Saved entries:

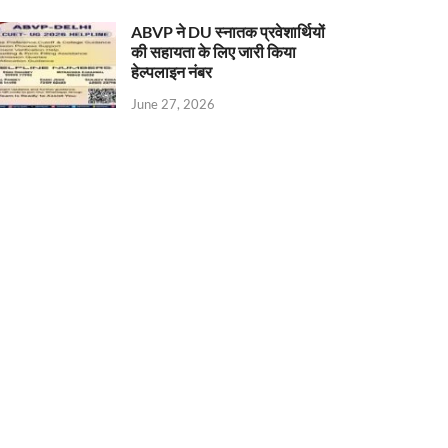
ABVP ने DU स्नातक प्रवेशार्थियों
की सहायता के लिए जारी किया
हेल्पलाइन नंबर
June 27, 2026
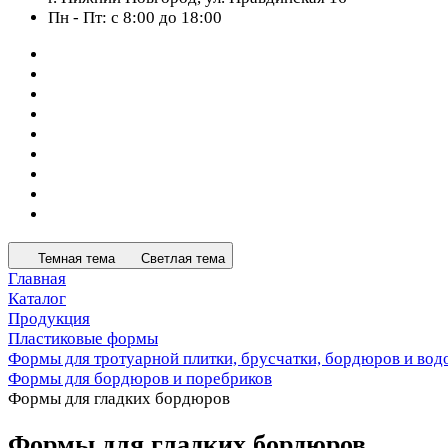
Пн - Пт: с 8:00 до 18:00
Темная тема
Светлая тема
Главная
Каталог
Продукция
Пластиковые формы
Формы для тротуарной плитки, брусчатки, бордюров и вод
Формы для бордюров и поребриков
Формы для гладких бордюров
Формы для гладких бордюров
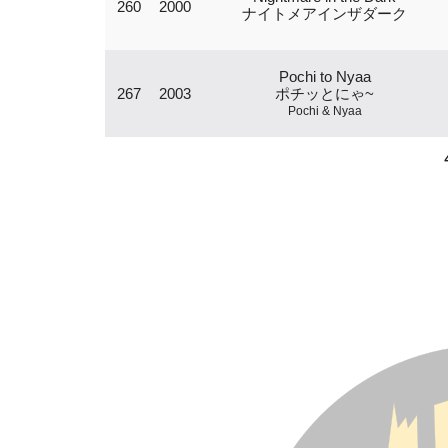
260
2000
ナイトメアインザダーク
Pochi to Nyaa
267
2003
ポチッとにゃ~
Pochi & Nyaa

Task prompt: Reproduce every one of the lines above word for word, leaving out the pictures.

Response for this exercise:
ABVP ने DU स्नातक प्रवेशार्थियों
की सहायता के लिए जारी किया
हेल्पलाइन नंबर
June 27, 2026
Пн - Пт: с 8:00 до 18:00
Темная тема
Светлая тема
Главная
Каталог
Продукция
Пластиковые формы
Формы для тротуарной плитки, брусчатки, бордюров и вод
Формы для бордюров и поребриков
Формы для гладких бордюров
Формы для гладких бордюров
260
2000
ナイトメアインザダーク
Pochi to Nyaa
267
2003
ポチッとにゃ~
Pochi & Nyaa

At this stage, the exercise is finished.